Long-standing models of how we live, work, and retire need to evolve, says Laura Carstensen.

A photo of Stanford professor Laura Carstensen.

Editor's note: This article first appeared in the Q2 2022 issue of Morningstar magazine. Click here to subscribe.

Laura Lallos, managing editor of Morningstar magazine, interviewed Laura Carstensen in February. The discussion has been edited for length and clarity.

1) Americans are living longer. How do we meet this challenge for retirement?
We need to work longer. We're living 10 to 15 years longer in adulthood than our grandparents did, and most of those years are healthy years, so why wouldn't we? Work is a primary source of a sense of purpose in people's lives.

2) What about the concept of retirement itself?
We need to retire more often—to come in and out of the workforce. We work way too hard in the middle of life, while we're raising children and often taking care of older relatives. It's also a time when we're in managerial roles or clients are depending on us. We need more flexible models of work, where we work for fewer or more hours at different phases in our lives.

3) Working mothers are in the vanguard here.
Staying in work is good. For example, working mothers have lower rates of depression than stay-at-home moms. We think it's because they are less isolated. But it's hard to balance things if you are working 60 hours a week when your kids are young.

4) Has the pandemic helped redefine work?
So much pain and suffering came from COVID-19, but it put a crack into the models of lives that we live, and that crack is letting in light. Hybrid work arrangements can be better for people's mental health and family lives.

5) What's your advice to somebody starting their career?
Careers, and lives in general, are marathons, not sprints, so pace yourself. If you want to have kids in your 20s, work part time for a while. And keep learning new skills. That will allow you to have more flexible work later.

6) What about older workers?
Older people in management positions need to devise more humane work patterns for the people we employ. And we'll have more flexibility ourselves: Another COVID consequence is the Great Resignation, so employers need older workers. This is a good time to change the cultural workplace norm that you're all in or you're all out.

7) Is this approach to work a luxury for those in certain fields?
Relatively low-wage workers are, for the first time in decades, making more money. They have more leverage, and I think that's going to lead to better working conditions.

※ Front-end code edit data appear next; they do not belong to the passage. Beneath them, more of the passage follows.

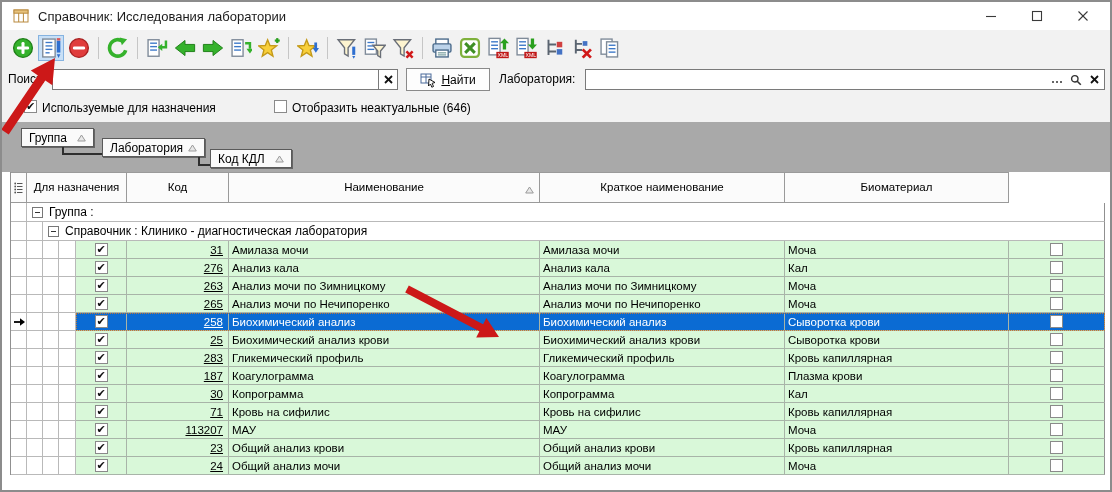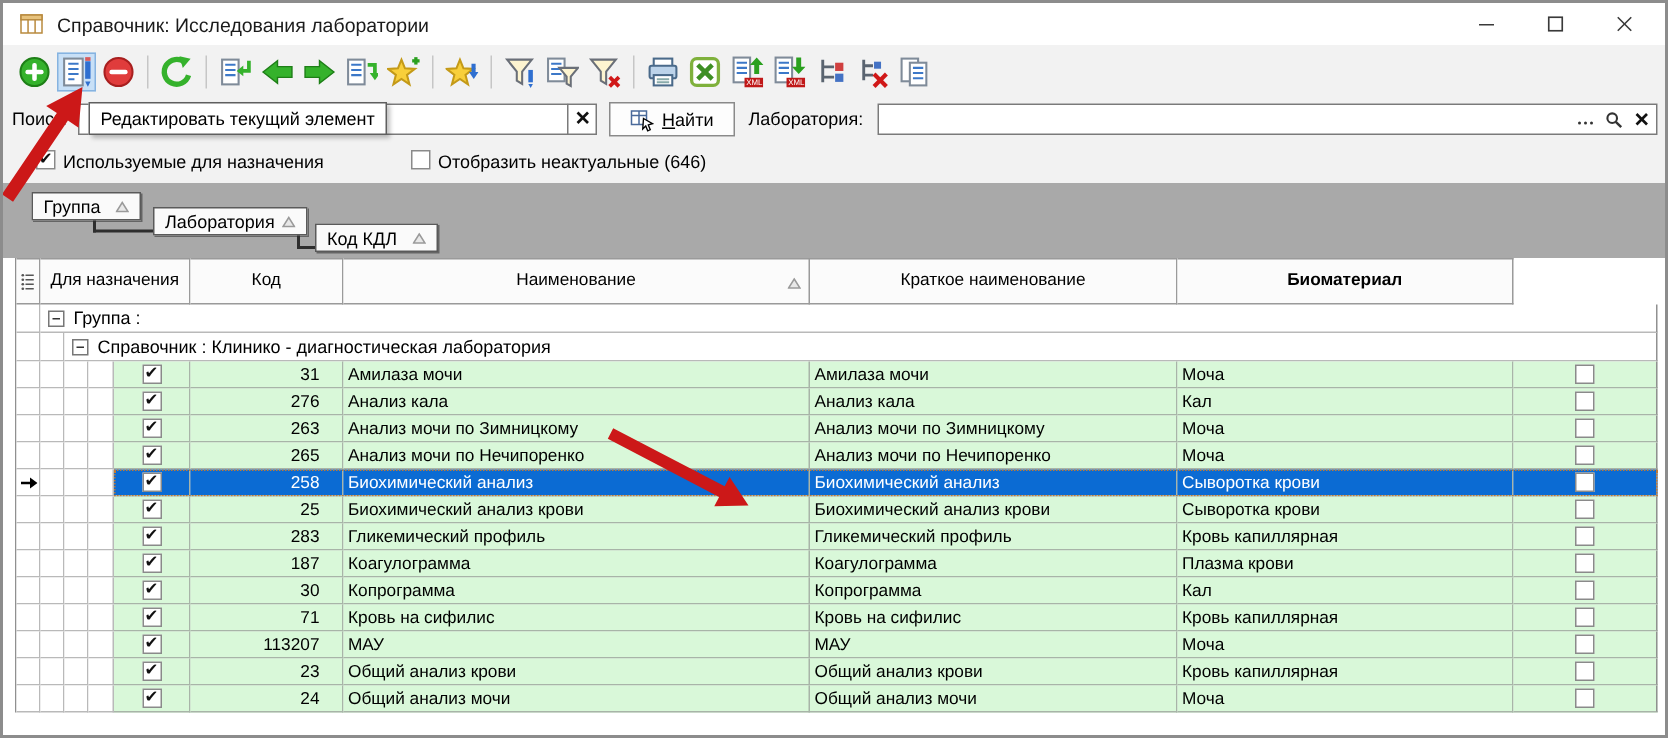--- a/index.html
+++ b/index.html
@@ -665,7 +665,6 @@
       </div>
     </div>
 
-  <div class="tooltip">Редактировать текущий элемент</div>
 
   <svg class="arrows">
     <polygon points="6.7,132.5 43.3,78.4 50.4,83.2 53,56 28.8,68.6 35.9,73.4 -0.7,127.5" fill="var(--red)"></polygon>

8) How can financial advisors address this shift?
Working longer in the ways that we have been talking about—more flexibly, with respites, while learning new skills—means you aren't working toward one big pot of gold at the end of the rainbow. Advisors can help people save different subpots of money, to take a year off or learn something new. They can help clients think about new pathways through working lives.

9) What about declining cognitive abilities as we age?
One of the best ways to stay cognitively able to work is to work. When people step out of the lives that they'd been living and sit down on a couch and watch TV, that's when they begin cognitive decline.

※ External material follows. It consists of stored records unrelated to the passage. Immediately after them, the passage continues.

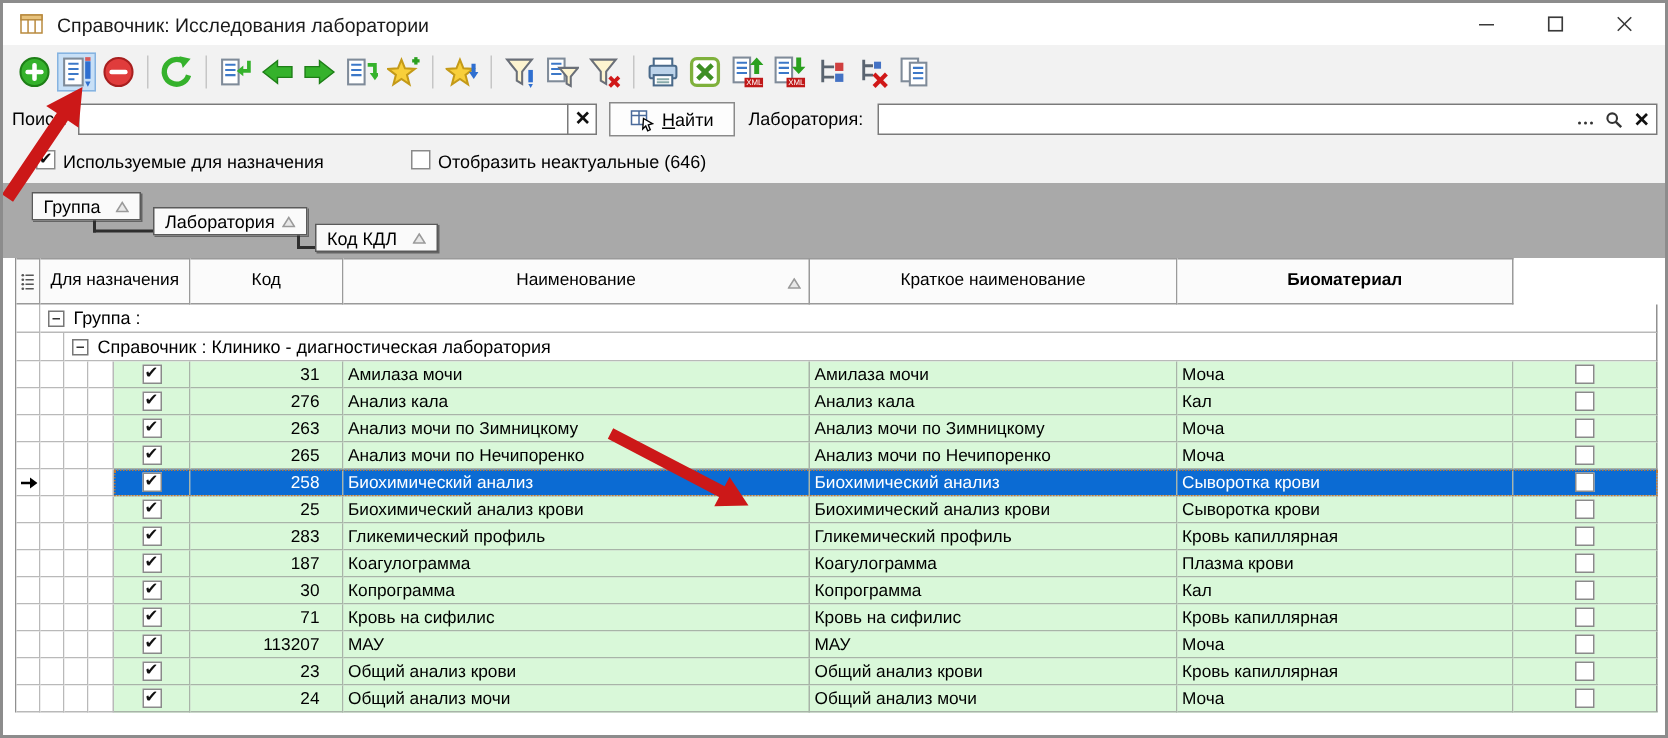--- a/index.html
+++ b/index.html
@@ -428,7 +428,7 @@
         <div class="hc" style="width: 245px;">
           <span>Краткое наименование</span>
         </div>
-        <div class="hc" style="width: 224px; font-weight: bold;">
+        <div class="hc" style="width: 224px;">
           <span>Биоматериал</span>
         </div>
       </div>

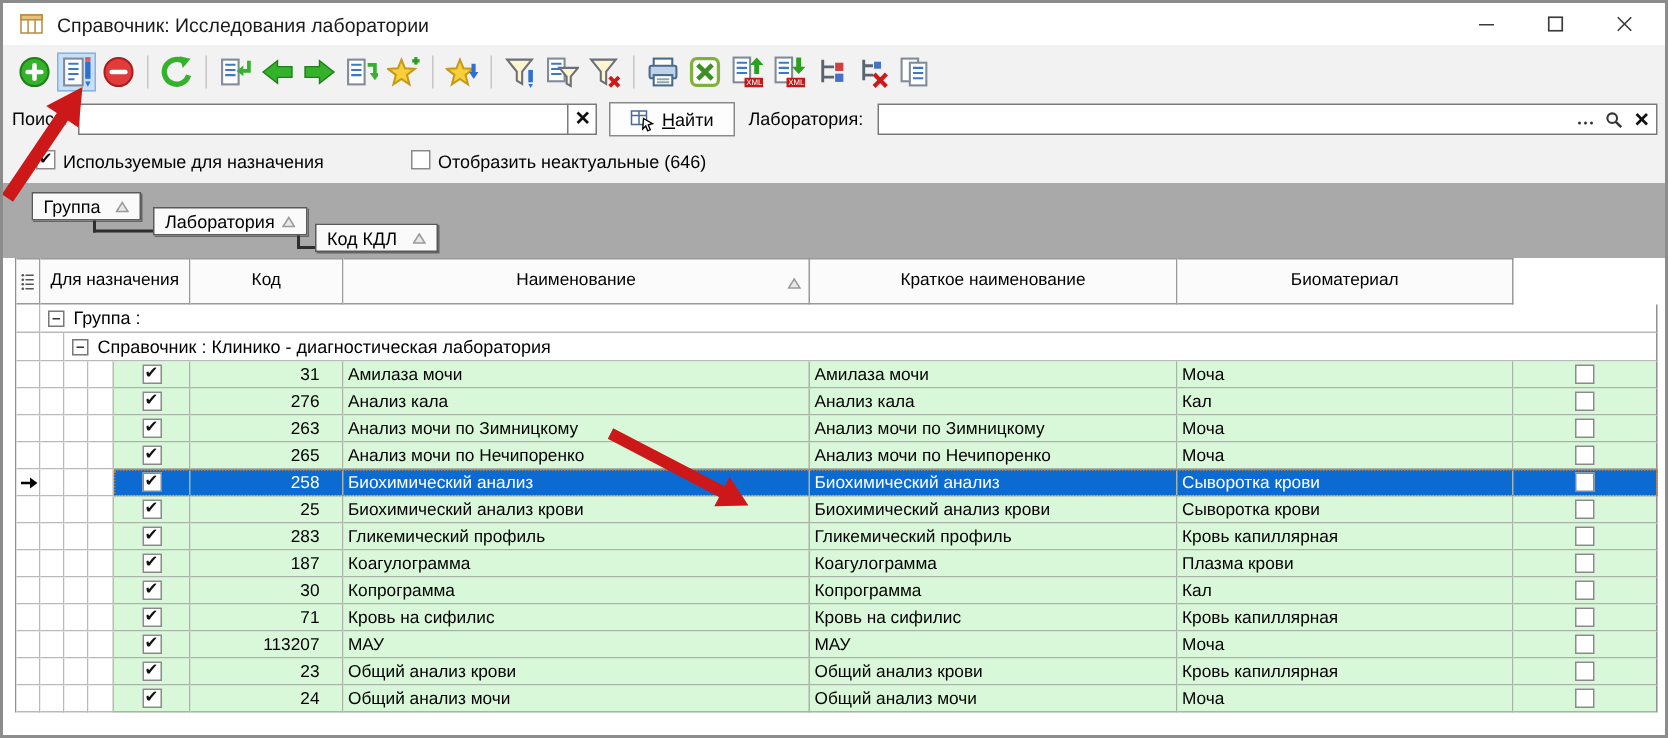--- a/index.html
+++ b/index.html
@@ -48,7 +48,7 @@
   .mbox::after{content:"";width:5px;height:1px;background:#333;}
   .dc{background:var(--green);padding-left:3px;border-color:#a8b4a8;}
   .dc.lastc{border-right-color:#909090;}
-  .num{justify-content:flex-end;padding-right:15px;padding-left:0;}
+  .num{justify-content:flex-end;padding-right:5px;padding-left:0;text-decoration:underline;}
   .ccell{justify-content:center;padding:0;}
   .drow.sel .dc{background:var(--sel);color:#fff;}
   .focusrect{position:absolute;left:65px;top:0;right:0;bottom:0;border:1px dotted #c07a35;pointer-events:none;}

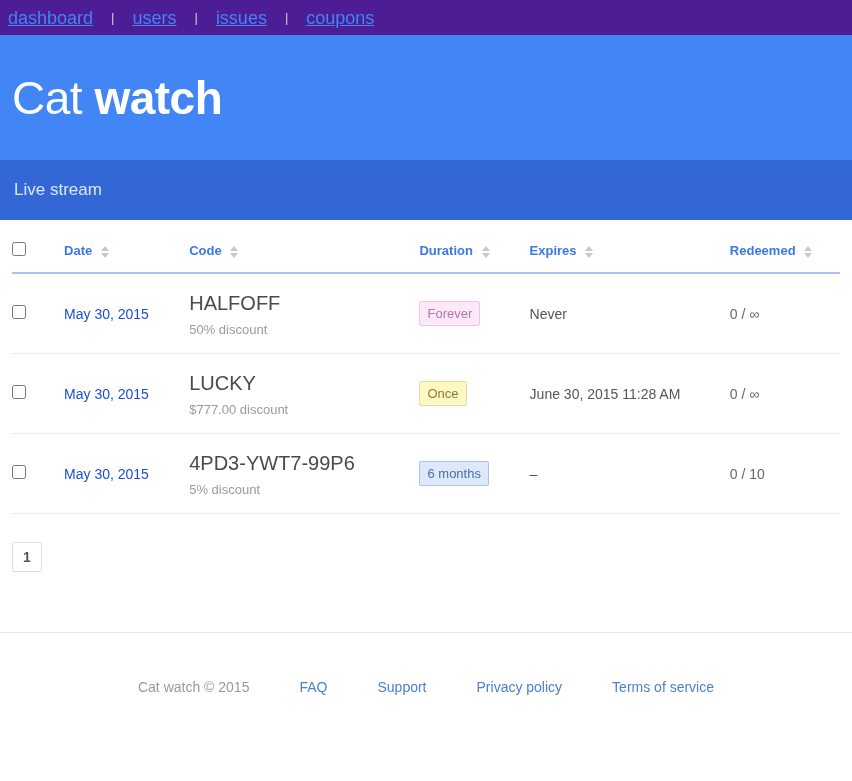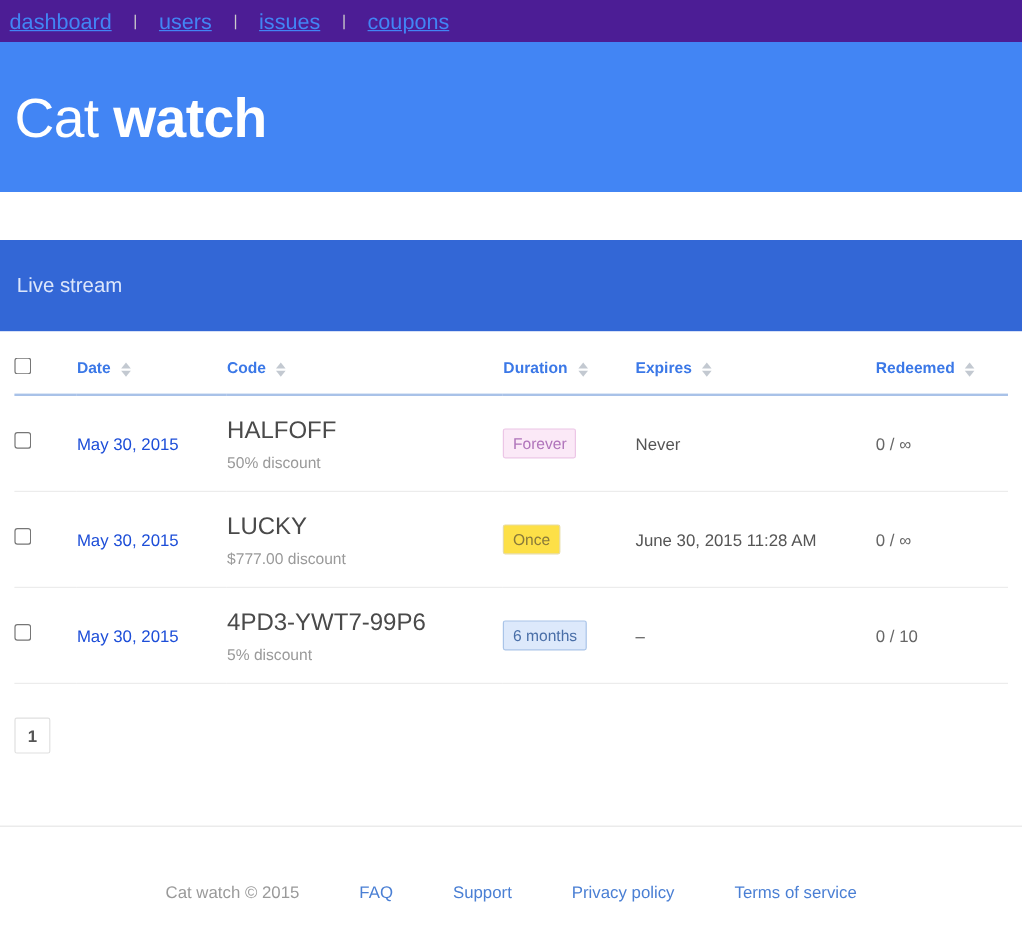--- a/index.html
+++ b/index.html
@@ -58,12 +58,11 @@
   
   .navbar {
     background: #3367d6;
-    height: 76px;
+    height: 60px;
     display: flex;
     align-items: center;
     box-sizing: border-box;
     padding: 0 14px 0 14px;
-    margin-top: 40px;
   }
   .navbar .left { flex: 1; }
   .navbar .right { display: flex; align-items: center; }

10) What's your best advice for healthy aging?
Exercise is the best thing you can do—for your brain, too. If you want to stay cognitively healthy, keep moving. And take care of your friendships. Being socially embedded contributes to quality and length of life.

Bio
Laura L. Carstensen is professor of psychology at Stanford University, where she is the Fairleigh S. Dickinson Jr. professor in public policy and founding director of the Stanford Center on Longevity. Her research focuses on the motivational and emotional changes that occur with age and the influence such changes have on cognitive processing. She is the author of A Long Bright Future: Happiness, Health, and Financial Security in an Age of Increased Longevity. Carstensen received her Bachelor of Science degree from the University of Rochester in New York and her doctorate in clinical psychology from West Virginia University.